= Institute of Semitic Studies =

Research institute in Princeton, New Jersey, USA

The Institute of Semitic Studies (ISS) is a nonprofit independent research institution based in Princeton, New Jersey, United States, dedicated to the academic study of Semitic (and other major Afroasiatic) languages and cultures. Its work seeks especially to highlight the contribution of Afroasiatic peoples to world civilization, in general, and Western culture, in particular. It was founded in Princeton in 1984 and then incorporated in 1985, and is currently directed by Ephraim Isaac a Harvard-trained scholar and peace activist. The Institute also releases a bi-annual linguistically focused international scholarly journal entitled the Journal of Afroasiatic Languages (JAAL) published by the Red Sea Press. In addition to its academic journal, the ISS also recently launched an academic monograph series called Afroasiatic Studies in collaboration with the Red Sea Press. The Institute of Semitic Studies is the first independent research institute that focuses on Semitic and Afroasiatic studies within the United States.

==Major achievements and work==
Among the Institute’s major achievements to date is the sponsorship of the 1989 symposium on the Dead Sea Scrolls. According to the Institute's website, "This symposium was editorialized in the Washington Post as a commendable peace-making effort among bitterly quarreling scholars." In 1992, the Institute sponsored the Second International Congress of "Yemenite Jewish Studies" where the Congress brought together more than 200 scholars and many interested individuals from Israel, Europe, the United States, and the Middle East.
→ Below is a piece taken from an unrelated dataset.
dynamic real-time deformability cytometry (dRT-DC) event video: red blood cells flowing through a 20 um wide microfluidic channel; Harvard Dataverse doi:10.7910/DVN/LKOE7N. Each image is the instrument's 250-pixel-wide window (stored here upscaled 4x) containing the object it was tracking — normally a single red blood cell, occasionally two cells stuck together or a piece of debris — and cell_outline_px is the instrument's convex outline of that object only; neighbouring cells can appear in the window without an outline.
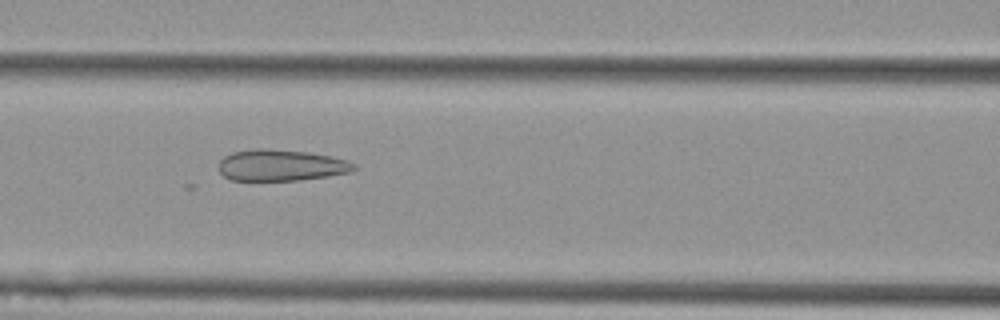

A congratulatory message was given by the future US President Bill Clinton and the then Prime Minister Shamir of Israel. Also, the Institute supports a Princeton Theological Seminary project to make the Dead Sea Scrolls publicly available in their original Hebrew and/or Aramaic, with new English translations. It supports the University of Pennsylvania Sumerian Dictionary Project. In 1988, it co-sponsored with the Univ. of Pennsylvania the 35th International Congress of Assyriology. In 1991, it co-sponsored with Princeton University the Fifth Congress of Judaeo-Arabic Studies and another on Ancient Iraq. It has organized other major scholarly projects and frequent public and educational programs. Among these are those on the Nabataeans, religions of pre-Islamic Arabia, and Ethiopic Christian manuscripts.

==Collaborations==
The Institute has collaborated with Princeton University, Princeton Theological Seminary, the University of Pennsylvania, the New York Bar Association, the Israeli Association for Society and Culture, as well as Pennsylvania Governor’s Cultural Affairs Department, the University of the Arts, Please Touch Me Museum, the Woodrow Wilson Institute, and many others.

==Previous donors==
Support for the work of the Institute has come from various sources, but most notably the Carnegie Corporation of New York, the National Endowment for the Humanities (NEH), the New Jersey Committee for the Humanities, the New York Committee for the Humanities, Bristol Myers Co, Blum Foundation, Lawrence Gelb Foundation, New York City Central Labor Council: AFL-CIO, State of Ben L. Burman, H. J. Stich Foundation, JDC, and many generous individuals all over the US.

==Media recognition==
Even in its first years of establishment, the work of the Institute of Semitic Studies had caught national and international attention. In a little less than a decade, its work was reported in five front-page newspaper stories (The New York Times, 3; Trenton Times, 2), and its role discussed in one major editorial (Washington Post). Stories about the work of the Institute have been featured in the Boston Globe, Chicago Tribune, Christian Science Monitor, and several local, national, and international papers and other media including the BBC.

==Mission and peace activity==
The Institute's mission is to promote the unique and rich contributions of Semitic and Afroasiatic culture and language to world civilization through rigorous academic research. As an integral part of its mission, however, it also seeks to integrate its scholarship with peace-building efforts in the Horn of Africa and the Middle East through the promotion of mutual understanding of common cultural and linguistic heritages. The institute is planning to build an African Peace Center in Princeton which would be dedicated to academic peace-building research and conflict mediation for conflict ridden regions in Africa.

==Publications by ISS from its Afroasiatic Studies Monograph Series==
- Isaac, Ephraim. The Ethiopian Orthodox Tawahido Church. Afroasiatic Studies No 1. Trenton, NJ: Red Sea Press, 2012.
- Demeke, Girma. Amharic-Argobba Dictionary. Afroasiatic Studies No 2. Trenton, NJ: Red Sea Press, 2013.
- Demeke, Girma. The Origin of Amharic (Second Edition). Afroasiatic Studies No 3. Trenton, NJ: Red Sea Press, 2013.